New schemes and allowances to encourage young and inexperienced laborers to join the labor force will include new short-term working schemes, according to state-run Anadolu Agency.
The new measures, titled the Employment Shield Package, will bring in fixed term contracts into the legal framework in a bid to support the growing gig economy.
Currently, employers can only recruit workers on permanent contracts and are obliged to contribute to all social security premiums including pension accounts and healthcare insurances. With the new legal changes, employers will be able to hire people for specific days or weeks only covering the healthcare insurance premiums.
Employees over 50 will be granted government supports if they opt for short-term working schemes to give room for younger laborers.

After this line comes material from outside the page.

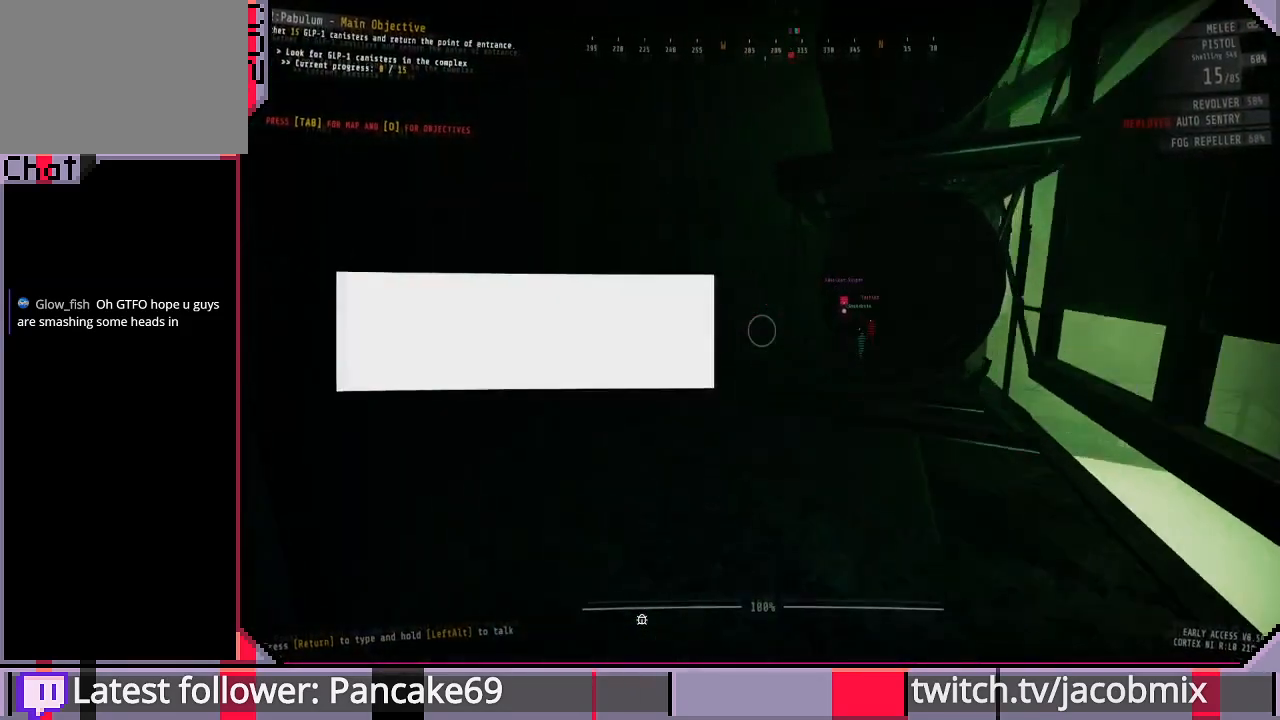
{"keys": ["shift", "w"], "mouse": [], "events": []}
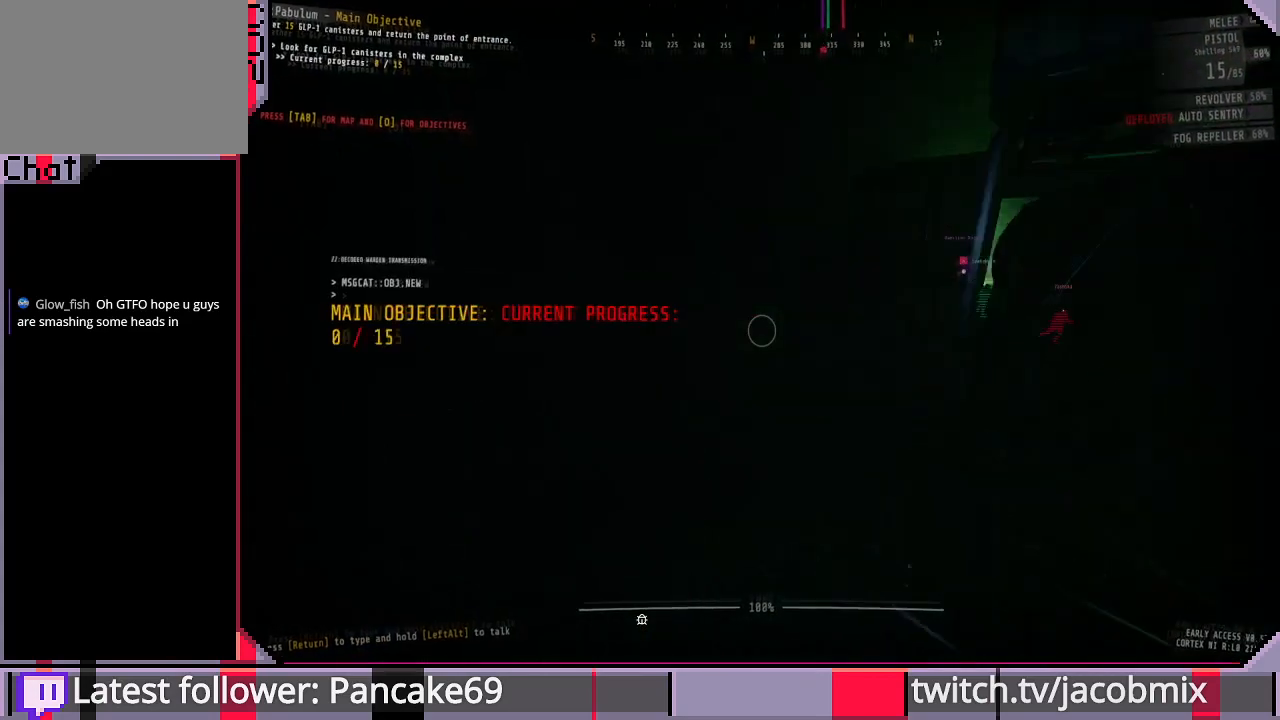
{"keys": ["shift", "w"], "mouse": [], "events": []}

TÜİK data showed the employment rate stood at 42.4 percent, falling significantly by 4 percentage points on an annual basis. The labor force participation rate also went down by 4.3 percentage points year on year, falling to 49 percent in June.
The youth unemployment rate, including people in the age group of 15-24, was 16.1 percent with an increase of 1.3 percentage points on a yearly basis.
Under the short-term employment allowance scheme, the unemployment fund pays 60 percent of the staff salaries of the employees when a business cuts work hours.
To become eligible for the short-time working scheme, an employee should have worked for at least 60 days in that firm and have paid 450 days of premiums for the last three years.
Overall, nearly four million workers have received short-term working allowances since the eligibility criteria were widened in April. The total amount paid as part of the scheme in the last five months reached 19 billion Turkish Liras ($2.5 billion).
As of Aug. 31, the fund’s total volume fell to 112 billion liras ($14.9 billion), whereas it was around 131 billion liras ($19 billion) at the end of 2019.
Business circle welcomes new program
Nail Olpak, chairman of the Foreign Economic Relations Board (DEİK), said the new economic program has put forward a new roadmap that instills confidence in the Turkish business world and private sector.
He argued that the new program offers an innovative, high value-added, people-oriented, and export-based strong development plan.
“In the last two years, we witnessed the achievement of the targets in the programs announced in general despite the difficult periods,” he added.
İsmail Gülle, the head of the Turkish Exporters’ Assembly (TİM), said the newly unveiled program emphasize the three main objectives: Keeping the labor market alive, providing households and businesses with the necessary liquidity, and keeping supply chains alive by guaranteeing the continuity of the activities of key sectors.
“It is a reasonable scenario for the economic growth rate to be slightly positive in 2020, as envisaged in the new economic program,” said Abdurrahman Kaan, the head of Turkey’s Independent Industrialists’ and Businessmen’s Association (MÜSİAD).
Thus, the economy will not fall too far to the 2021 economic growth target of 5.8 percent due to the base effect, he added.
“However, in order for economic growth to be at the level of 5 percent in the ongoing period, both economic efficiency and productivity should increase,” he concluded.